The revelations contained in our book should serve merely as an eye-opener. Bertrand Russell once explained that, having been educated at Cambridge within a Hegelian philosophical tradition, he changed his mind when he read what the master (Hegel) had written about mathematics, which he regarded (rightly) as ``muddle-headed nonsense''.[11] This doesn't prove that what Hegel says about other subjects is rubbish, but it does make one think. Especially when beliefs are accepted on the basis of fashion or dogma, they are sensitive to the exposure of even a marginal part of them. Consider, by contrast, Newton's work: it is estimated that 90% of his writings deal with alchemy or mysticism. But, so what? The rest survives because it is based on solid empirical and rational arguments. If the same can be said for the work of our authors, then our findings are of marginal relevance. But if these writers have become international stars for sociological rather than intellectual reasons, and in part because they are masters of language and can impress their audience with a clever abuse of sophisticated terminology -- non-scientific as well as scientific -- then what we say may indeed be useful.
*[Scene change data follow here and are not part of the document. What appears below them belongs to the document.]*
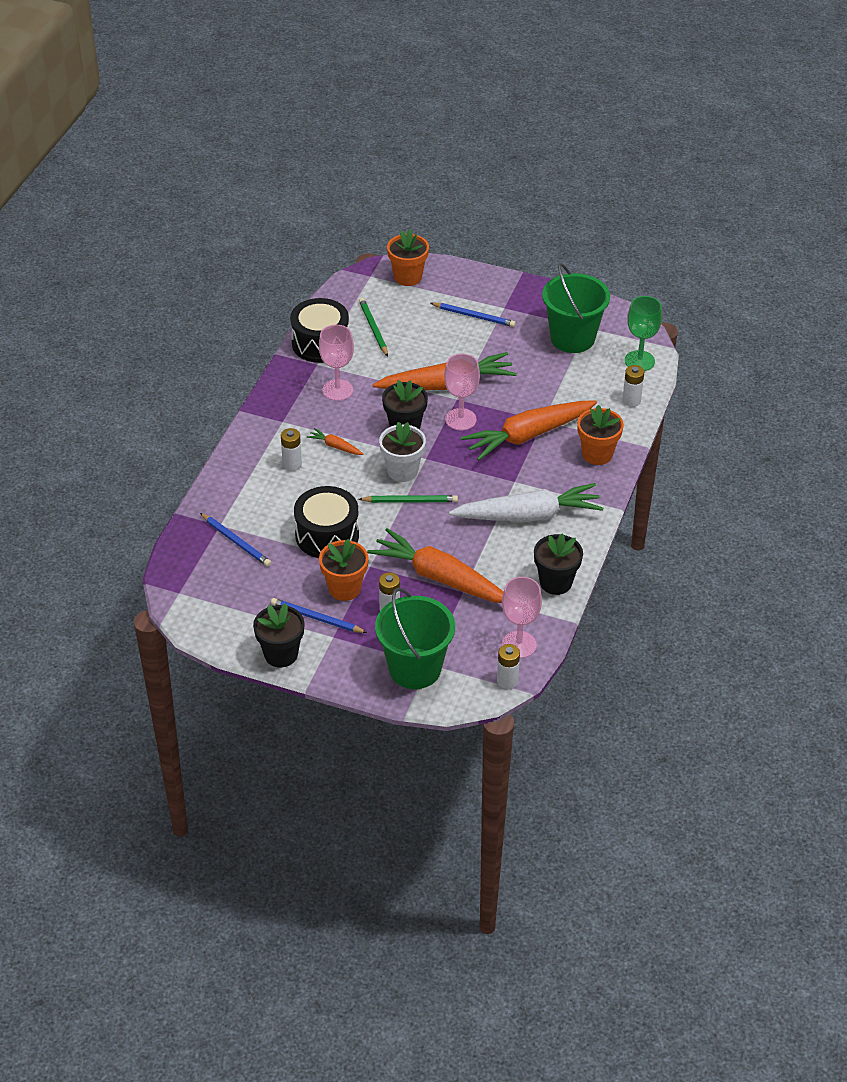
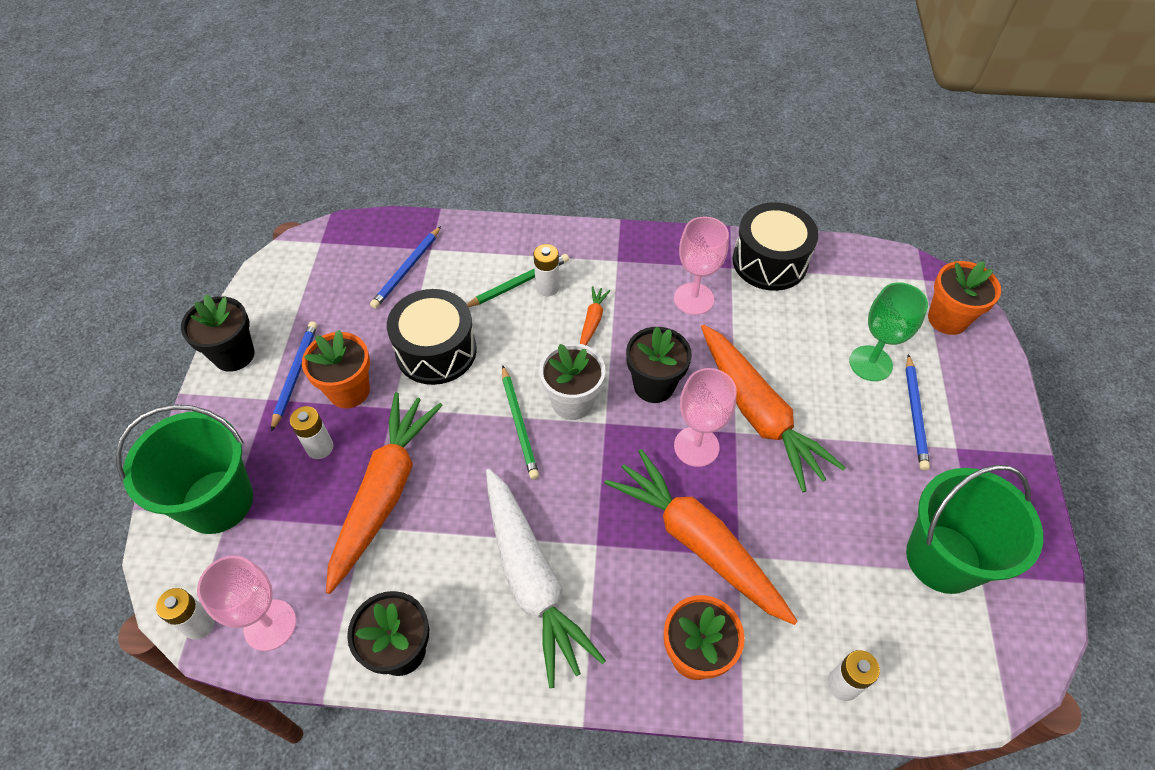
camera: 75 degrees right, 10 degrees up
green pencil [359,298,388,357] -> green pencil moved to [467,254,569,307]
green goblet [625,296,662,371] -> green goblet moved to [849,282,928,381]

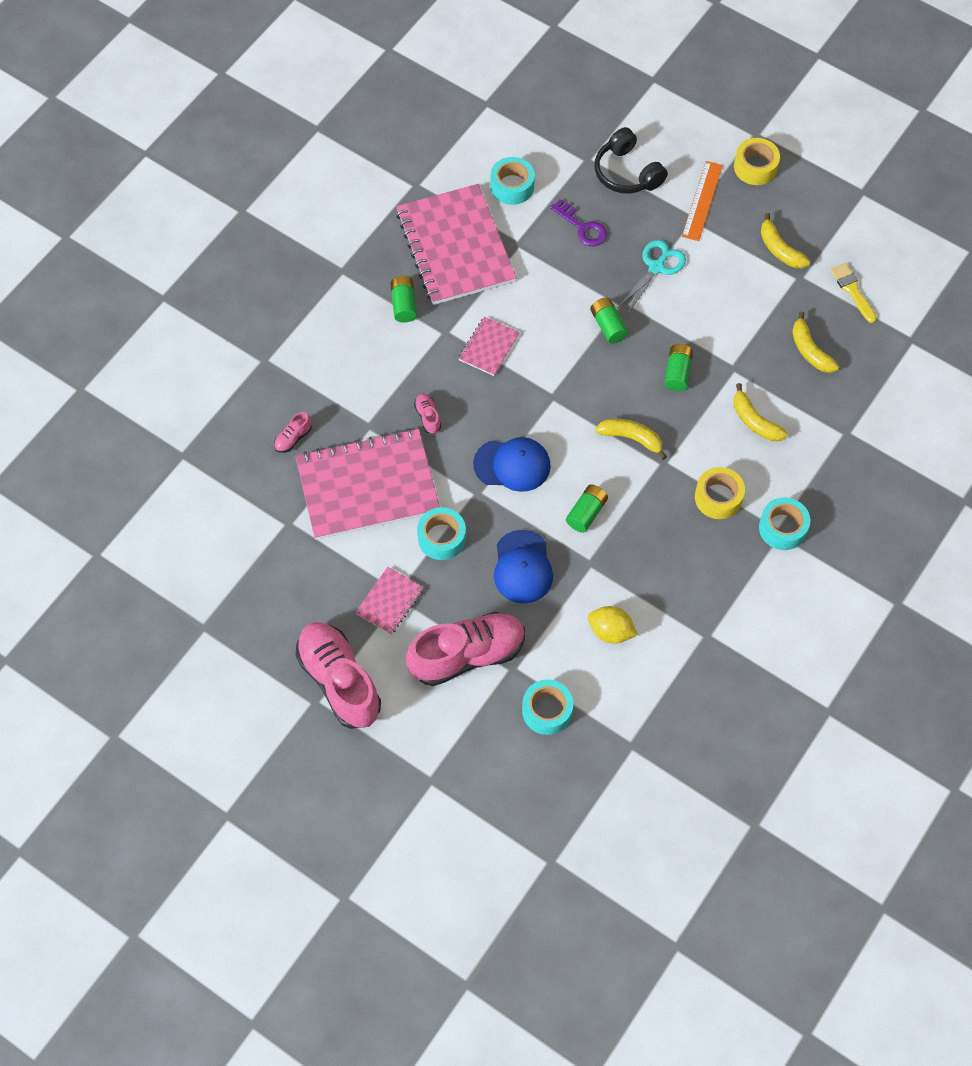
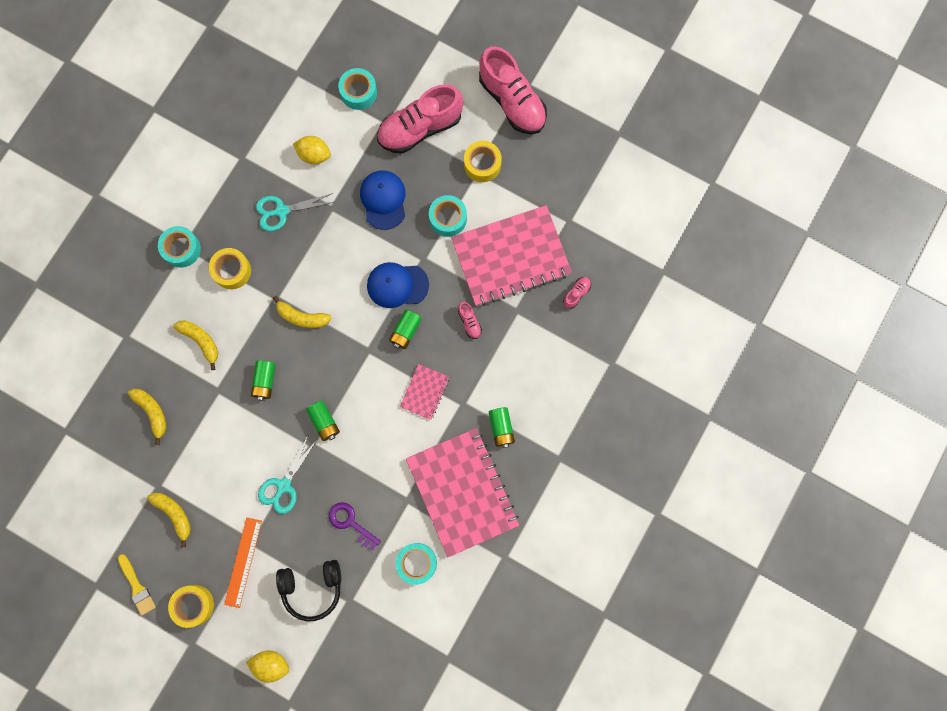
camera: 175 degrees right, 15 degrees up
pink notebook [355,567,424,635] -> yellow tape [464,141,502,182]
green battery [566,484,608,533] -> green battery moved to [389,310,422,349]
black headphones [594,127,668,194] -> black headphones turned 120 degrees clockwise [276,560,341,621]
yellow brush [830,263,876,323] -> yellow brush moved to [118,554,156,616]
none -> yellow lemon [246,650,289,683]
none -> turquoise scissors [256,193,334,231]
Jean Bricmont is professor of theoretical physics at the University of Louvain, Belgium.
Alan Sokal is professor of physics at New York University.


Notes

[1]...Intellectuelles
Paris: Éditions Odile Jacob, 1997. An English translation is currently in preparation.

[2]...tosh.''
Jon Henley, ``Euclidean, Spinozist or existentialist? Er, no. It's simply a load of old tosh'', The Guardian, 1 October 1997, p. 3.

[3]...letters.
Robert Maggiori, ``Fumée sans feu'', Libération, 30 September 1997, p. 29.

[4]...campaign
Julia Kristeva, ``Une désinformation'', Le Nouvel Observateur, 25 September 1997, p. 122.

[5]...treatment.
Ulderico Munzi, `` `Francesi, intellettuali impostori': Americani all'attacco di Parigi'', Corriere della Sera, 26 September 1997. Julia Kristeva's views are quoted as follows:
La prima a reagire con vigore, anche perché è viva e vegeta e intravede un inutile ``crimine di lesa maestà'', è Julia Kristeva, filosofa e critica letteraria. Dice: ``Il sandinista Sokal e Bricmont fanno disinformazione. Oltre tutto sono dei francofobi''. A suo parere, dovrebbero sottoporsi entrambi a cure psichiatriche.

[6]...sciences.
Vincent Fleury and Yun Sun Limet, ``L'escroquerie Sokal-Bricmont'', Libération, 6 October 1997, p. 5. For a reply to the dishonest claims in this article, see Jean Bricmont and Alan Sokal, ``Réponse à Vincent Fleury et Yun Sun Limet'', Libération, 18-19 October 1997, p. 5.

[7]...intellectuals.
Alan D. Sokal, ``Transgressing the Boundaries: Toward a Transformative Hermeneutics of Quantum Gravity'', Social Text #46/47 (spring/summer 1996), pp. 217-252.

[8]...others.
Concerning misuses of the notion of ``social construction'', see Ian Hacking, ``Taking bad arguments seriously'', London Review of Books, 21 August 1997, pp. 14-16.

[9]...style''.
Pascal Bruckner, ``Le risque de penser'', Le Nouvel Observateur, 25 September 1997, p. 121.

[10]...fields
See, for example, the critique by one of us of the work of Prigogine and Stengers: Jean Bricmont, ``Science of chaos or chaos in science?'', Physicalia Magazine 17, no. 3-4 (1995). Available on-line in gzip'ed (compressed) Postscript.

[11]...nonsense''.
Bertrand Russell, ``My Mental Development'', in The Philosophy of Bertrand Russell, edited by Paul Arthur Schilpp (New York: Tudor, 1951), p. 11.